Heart rate variability (HRV) analysis holds increasing interest but electrocardiographic (ECG) recordings are strongly disturbed by body movements, changes in environment and respiration. Here we give arguments for the use of slow wave sleep (SWS) as an appropriate recording condition. Sixteen healthy subjects aged 21-31 years (10 males, 6 females) underwent polygraphic sleep, ECG, and respiratory recordings during one experimental night. HRV was analyzed in 5-min SWS segments and compared to data collected during quiet wake in the morning with controlled breathing, using for each individual the same respiratory frequency as that recorded during SWS. SWS has two major advantages. First, it is a quiet sleep period, free of any external confounding events and is characterized by fewer body movements or arousals that cause abrupt heart rate (HR) increases which disrupt the ECG signal. Second, SWS avoids the deleterious effect of controlled breathing on HRV. Respiratory cycles were spontaneously more regular during SWS than during generally used wake (Standard deviation (SD) of the respiratory cycles was 0.27+/-0.02 s during SWS vs 0.42+/-0.07 s during wake under controlled breathing; p<0.01). Compared to quiet wake, the SD of normal R-R intervals reflecting global variability was significantly lower during SWS (54.3+/-4.7 vs 78.8+/-6.1 ms; p<0.001) and the normalized high frequency power was increased (0.57+/-0.04 vs 0.51+/-0.03; p<0.05), suggesting a higher parasympathetic control of the heart. Thus, SWS offers a "self-controlled" and undisturbed moment of observation for assessing time and frequency domain HRV indexes. Its relevance as an optimal ECG recording condition has to be confirmed in various experimental conditions.
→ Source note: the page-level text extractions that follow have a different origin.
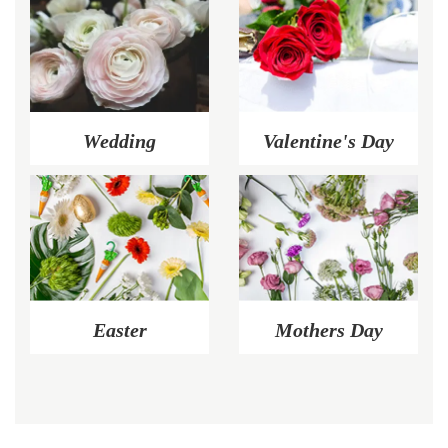
Wedding
Valentine's Day
Easter
Mothers Day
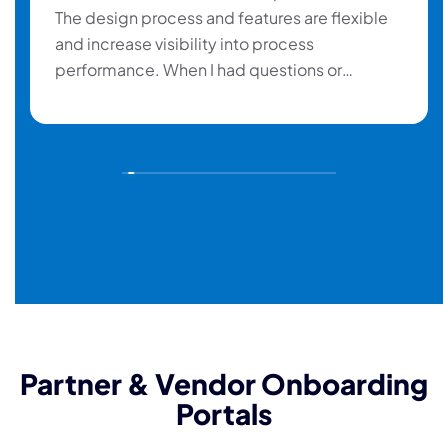
The design process and features are flexible
and increase visibility into process
performance. When I had questions or
problems, the Help desk responds rapidly
and gives me the necessary support. ”
Partner & Vendor Onboarding
Portals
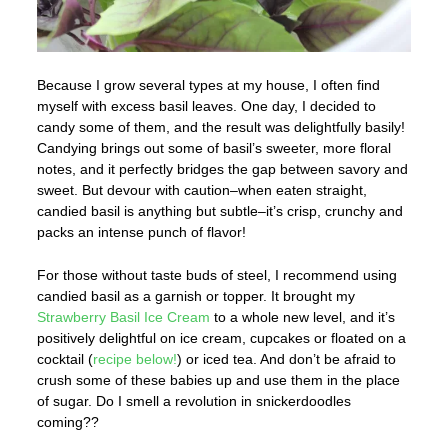
Because I grow several types at my house, I often find
myself with excess basil leaves. One day, I decided to
candy some of them, and the result was delightfully basily!
Candying brings out some of basil’s sweeter, more floral
notes, and it perfectly bridges the gap between savory and
sweet. But devour with caution–when eaten straight,
candied basil is anything but subtle–it’s crisp, crunchy and
packs an intense punch of flavor!
For those without taste buds of steel, I recommend using
candied basil as a garnish or topper. It brought my
Strawberry Basil Ice Cream
to a whole new level, and it’s
positively delightful on ice cream, cupcakes or floated on a
cocktail (
recipe below!
) or iced tea. And don’t be afraid to
crush some of these babies up and use them in the place
of sugar. Do I smell a revolution in snickerdoodles
coming??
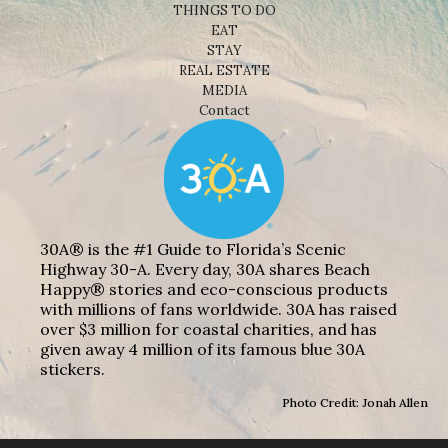
THINGS TO DO
EAT
STAY
REAL ESTATE
MEDIA
Contact
30A® is the #1 Guide to Florida’s Scenic
Highway 30-A. Every day, 30A shares Beach
Happy® stories and eco-conscious products
with millions of fans worldwide. 30A has raised
over $3 million for coastal charities, and has
given away 4 million of its famous blue 30A
stickers.
Photo Credit: Jonah Allen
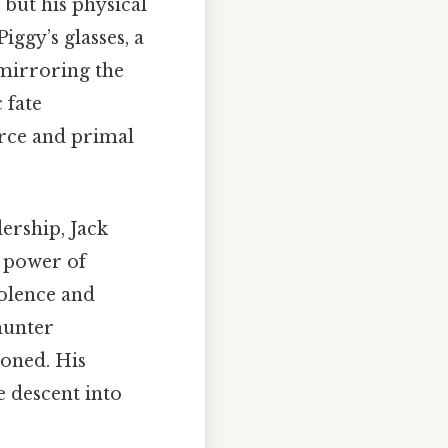
, but his physical
ggy’s glasses, a
 mirroring the
 fate
force and primal
ership, Jack
e power of
olence and
hunter
doned. His
e descent into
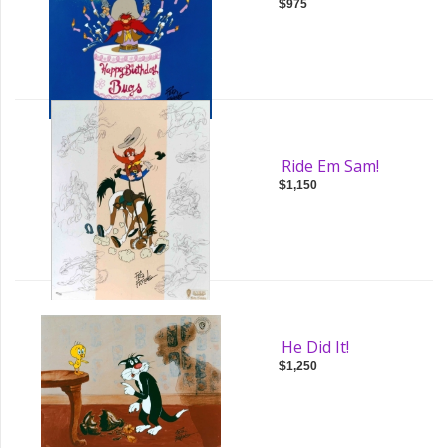
$975
Ride Em Sam!
$1,150
He Did It!
$1,250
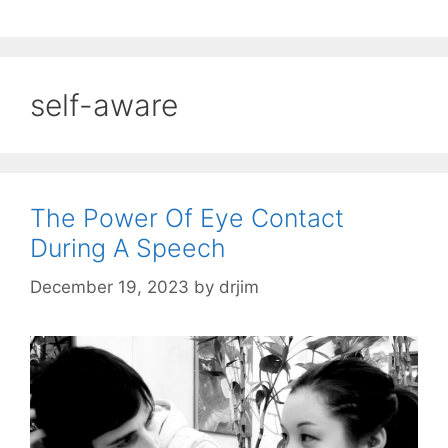
self-aware
The Power Of Eye Contact
During A Speech
December 19, 2023
by
drjim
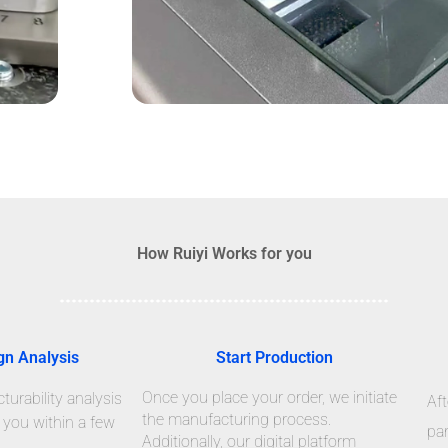
How Ruiyi Works for you
gn Analysis
Start Production
Once you place your order, we initiate
urability analysis
Aft
the manufacturing process.
 you within a few
par
Additionally, our digital platform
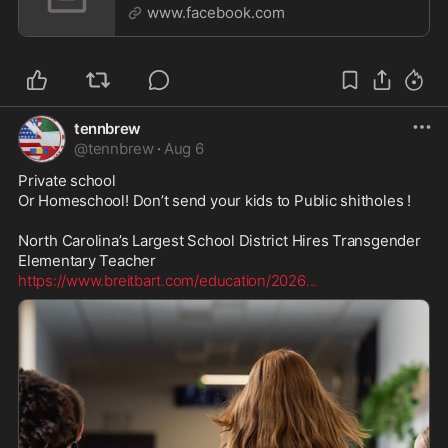
projec
www.facebook.com
tennbrew
@
tennbrew
·
Aug 6
Private school

Or Homeschool! Don’t send your kids to Public shitholes ! 

North Carolina’s Largest School District Hires Transgender 
https://www.breitbart.com/education/2026
...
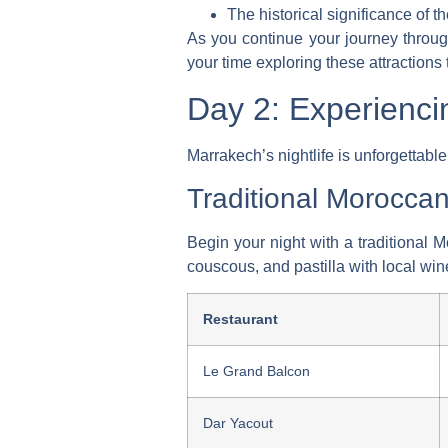
The historical significance of th
As you continue your journey through 
your time exploring these attractions 
Day 2: Experienci
Marrakech’s nightlife is unforgettable
Traditional Morocca
Begin your night with a traditional 
couscous, and pastilla with local wine
Restaurant
Le Grand Balcon
Dar Yacout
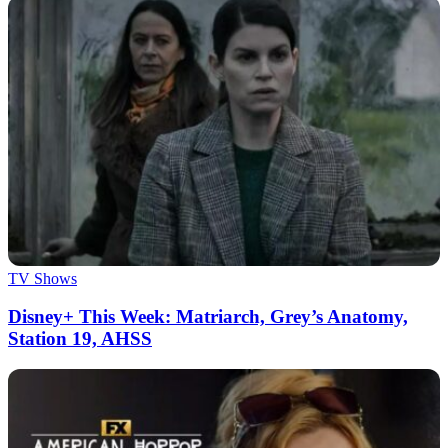
TV Shows
Disney+ This Week: Matriarch, Grey’s Anatomy,
Station 19, AHSS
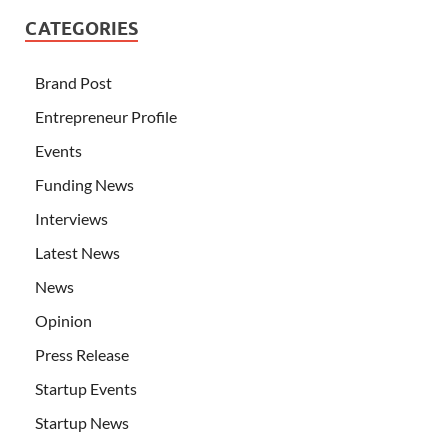
CATEGORIES
Brand Post
Entrepreneur Profile
Events
Funding News
Interviews
Latest News
News
Opinion
Press Release
Startup Events
Startup News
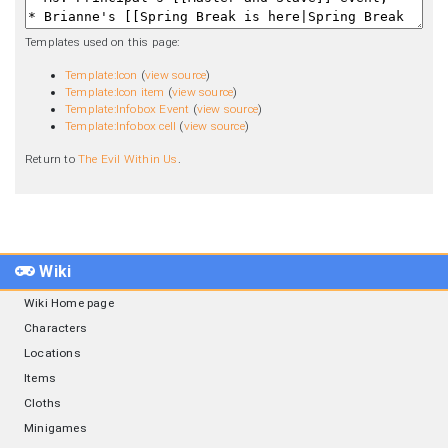
Templates used on this page:
Template:Icon
(
view source
)
Template:Icon item
(
view source
)
Template:Infobox Event
(
view source
)
Template:Infobox cell
(
view source
)
Return to
The Evil Within Us
.
Wiki
Wiki Home page
Characters
Locations
Items
Cloths
Minigames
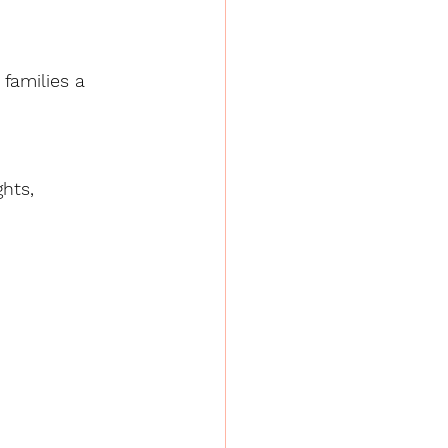
families a 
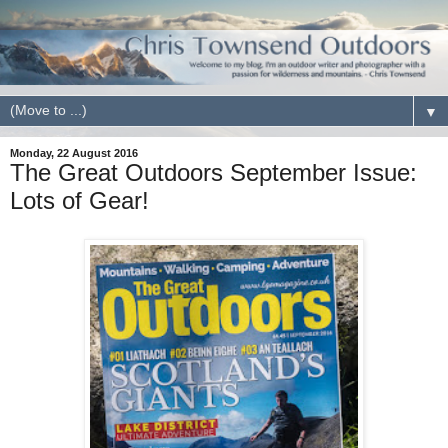
▼
Monday, 22 August 2016
The Great Outdoors September Issue:
Lots of Gear!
心率变异性(HRV)分析越来越受到关注,但心电图(ECG)记录会受到身体运动、环境变化和呼吸的强烈干扰。在此,我们阐述了将慢波睡眠(SWS)作为合适记录条件的依据。16名年龄在21 - 31岁的健康受试者(10名男性,6名女性)在一个实验夜间接受了多导睡眠图、心电图和呼吸记录。在5分钟的慢波睡眠时段分析HRV,并与早晨安静觉醒且呼吸受控时收集的数据进行比较,每个个体使用与慢波睡眠期间记录的相同呼吸频率。慢波睡眠有两个主要优点。首先,它是一个安静的睡眠时段,没有任何外部干扰事件,其特点是身体运动或觉醒较少,这些会导致心率(HR)突然增加,从而干扰心电图信号。其次,慢波睡眠避免了受控呼吸对HRV的有害影响。慢波睡眠期间呼吸周期比一般使用的觉醒期间自发更规律(慢波睡眠期间呼吸周期的标准差(SD)为0.27±0.02秒,而在受控呼吸的觉醒期间为0.42±0.07秒;p<0.01)。与安静觉醒相比,反映整体变异性的正常R - R间期标准差在慢波睡眠期间显著更低(54.3±4.7对78.8±6.1毫秒;p<0.001),且归一化高频功率增加(0.57±0.04对0.51±0.03;p<0.05),表明心脏的副交感神经控制更高。因此,慢波睡眠为评估时域和频域HRV指标提供了一个“自我控制”且不受干扰的观察时刻。其作为最佳心电图记录条件的相关性必须在各种实验条件下得到证实。